Conclusion and Future Developments

Despite major progress in imaging, PDAC remains a severe disease with limited OS. CT is still the front-line imaging modality for the detection and initial assessment of PDAC, with limited capabilities in terms of detection of small PDAC and preoperative assessment of resectability and prediction of R0 margins. Radiomics shows encouraging results in terms of tumor resectability prediction and discriminating between border line and locally advanced PDAC. AI is a field of major ongoing research but has major drawbacks, and for the majority of tasks it remains inferior to the radiologist and requires an important amount of work for radiologist for features extraction.
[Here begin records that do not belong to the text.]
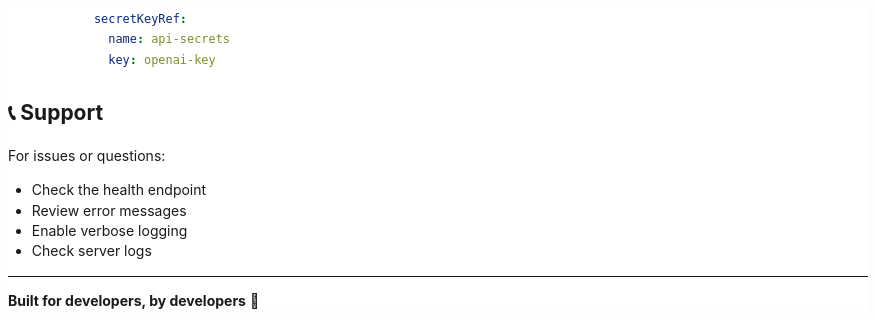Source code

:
 ```yaml
            secretKeyRef:
              name: api-secrets
              key: openai-key
```

## 📞 Support

For issues or questions:
- Check the health endpoint
- Review error messages
- Enable verbose logging
- Check server logs

---

**Built for developers, by developers** 🚀

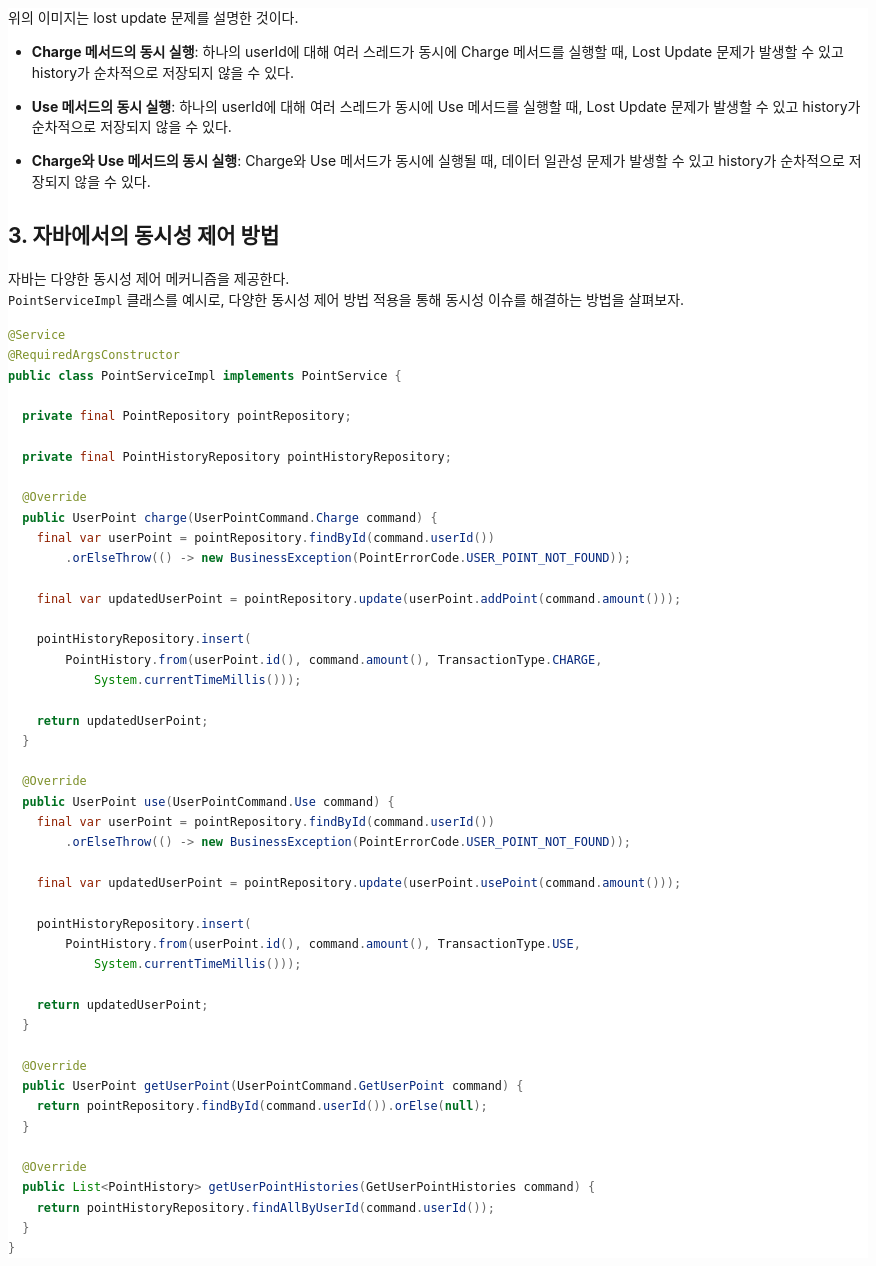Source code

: 위의 이미지는 lost update 문제를 설명한 것이다.

- **Charge 메서드의 동시 실행**: 하나의 userId에 대해 여러 스레드가 동시에 Charge 메서드를 실행할 때, Lost Update 문제가 발생할 수 있고 history가 순차적으로 저장되지 않을 수 있다.

- **Use 메서드의 동시 실행**: 하나의 userId에 대해 여러 스레드가 동시에 Use 메서드를 실행할 때, Lost Update 문제가 발생할 수 있고 history가 순차적으로 저장되지 않을 수 있다.

- **Charge와 Use 메서드의 동시 실행**: Charge와 Use 메서드가 동시에 실행될 때, 데이터 일관성 문제가 발생할 수 있고 history가 순차적으로 저장되지 않을 수 있다.

## 3. 자바에서의 동시성 제어 방법

자바는 다양한 동시성 제어 메커니즘을 제공한다.  
`PointServiceImpl` 클래스를 예시로, 다양한 동시성 제어 방법 적용을 통해 동시성 이슈를 해결하는 방법을 살펴보자.

```java
@Service
@RequiredArgsConstructor
public class PointServiceImpl implements PointService {

  private final PointRepository pointRepository;

  private final PointHistoryRepository pointHistoryRepository;

  @Override
  public UserPoint charge(UserPointCommand.Charge command) {
    final var userPoint = pointRepository.findById(command.userId())
        .orElseThrow(() -> new BusinessException(PointErrorCode.USER_POINT_NOT_FOUND));

    final var updatedUserPoint = pointRepository.update(userPoint.addPoint(command.amount()));

    pointHistoryRepository.insert(
        PointHistory.from(userPoint.id(), command.amount(), TransactionType.CHARGE,
            System.currentTimeMillis()));

    return updatedUserPoint;
  }

  @Override
  public UserPoint use(UserPointCommand.Use command) {
    final var userPoint = pointRepository.findById(command.userId())
        .orElseThrow(() -> new BusinessException(PointErrorCode.USER_POINT_NOT_FOUND));

    final var updatedUserPoint = pointRepository.update(userPoint.usePoint(command.amount()));

    pointHistoryRepository.insert(
        PointHistory.from(userPoint.id(), command.amount(), TransactionType.USE,
            System.currentTimeMillis()));

    return updatedUserPoint;
  }

  @Override
  public UserPoint getUserPoint(UserPointCommand.GetUserPoint command) {
    return pointRepository.findById(command.userId()).orElse(null);
  }

  @Override
  public List<PointHistory> getUserPointHistories(GetUserPointHistories command) {
    return pointHistoryRepository.findAllByUserId(command.userId());
  }
}
```
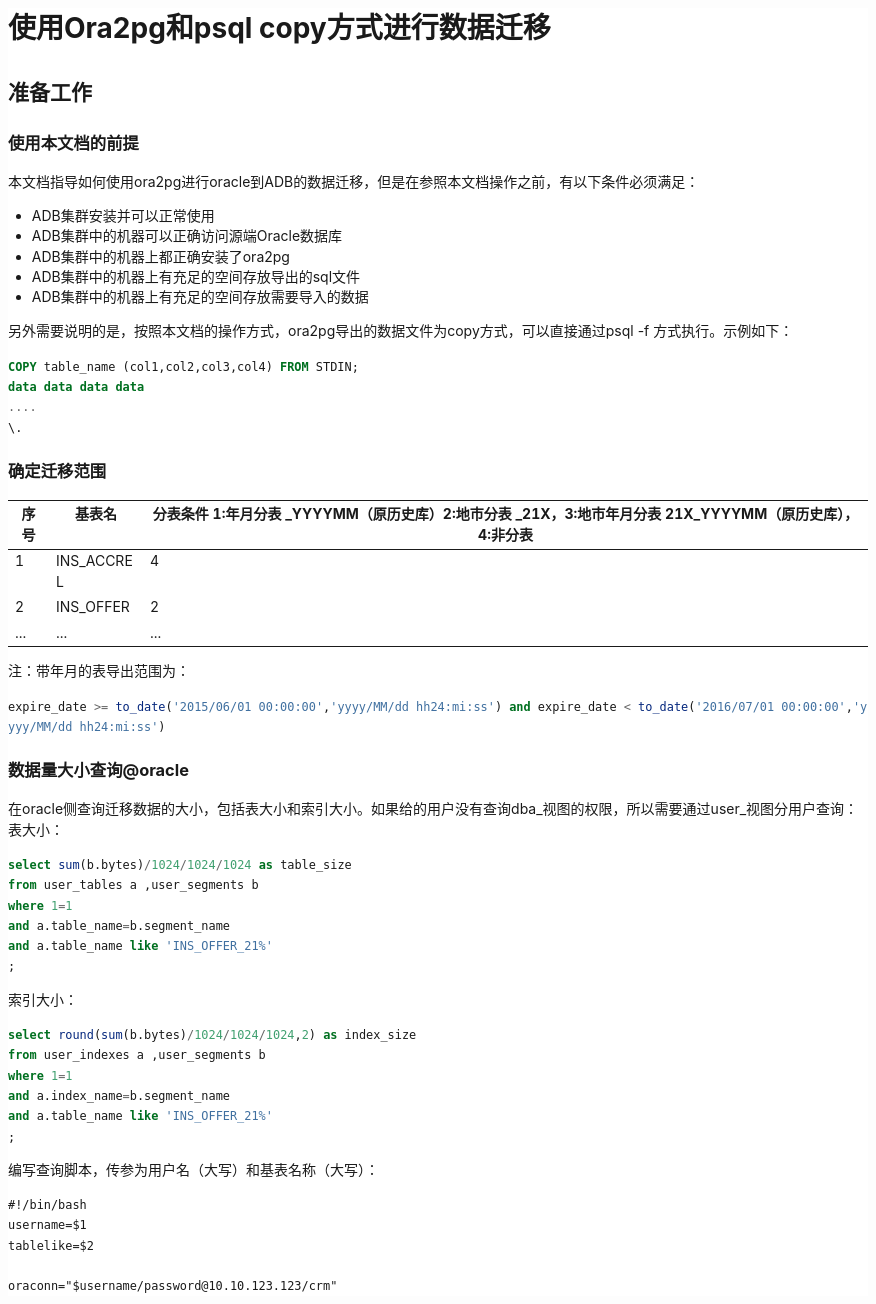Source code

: 
# 使用Ora2pg和psql copy方式进行数据迁移

##	准备工作
### 使用本文档的前提
本文档指导如何使用ora2pg进行oracle到ADB的数据迁移，但是在参照本文档操作之前，有以下条件必须满足：
- ADB集群安装并可以正常使用
- ADB集群中的机器可以正确访问源端Oracle数据库
- ADB集群中的机器上都正确安装了ora2pg
- ADB集群中的机器上有充足的空间存放导出的sql文件
- ADB集群中的机器上有充足的空间存放需要导入的数据

另外需要说明的是，按照本文档的操作方式，ora2pg导出的数据文件为copy方式，可以直接通过psql -f 方式执行。示例如下：
```sql
COPY table_name (col1,col2,col3,col4) FROM STDIN;
data data data data
....
\.
```
### 确定迁移范围
|序号|基表名|分表条件 1:年月分表 _YYYYMM（原历史库）2:地市分表 _21X，3:地市年月分表 21X_YYYYMM（原历史库），4:非分表|
|-|-|-|
|1|INS_ACCREL|4|
|2|INS_OFFER|2|
|...|...|...|

注：带年月的表导出范围为：

```sql
expire_date >= to_date('2015/06/01 00:00:00','yyyy/MM/dd hh24:mi:ss') and expire_date < to_date('2016/07/01 00:00:00','yyyy/MM/dd hh24:mi:ss')
```
###	数据量大小查询@oracle
在oracle侧查询迁移数据的大小，包括表大小和索引大小。如果给的用户没有查询dba_视图的权限，所以需要通过user_视图分用户查询：
表大小：
```sql
select sum(b.bytes)/1024/1024/1024 as table_size
from user_tables a ,user_segments b
where 1=1
and a.table_name=b.segment_name
and a.table_name like 'INS_OFFER_21%'
;
```

索引大小：
```sql
select round(sum(b.bytes)/1024/1024/1024,2) as index_size
from user_indexes a ,user_segments b
where 1=1
and a.index_name=b.segment_name
and a.table_name like 'INS_OFFER_21%'
;
```
编写查询脚本，传参为用户名（大写）和基表名称（大写）：
```shell
#!/bin/bash
username=$1
tablelike=$2

oraconn="$username/password@10.10.123.123/crm"
```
One goal for AI could be the detection of small PDAC at an early stage, as a substantial proportion of these cancers remain not visible to the human eyes. Future studies should also include sophisticated models that associate imaging data with clinical and biological data. The recent introduction of new therapies should also stimulate further studies for a better evaluation of tumor response.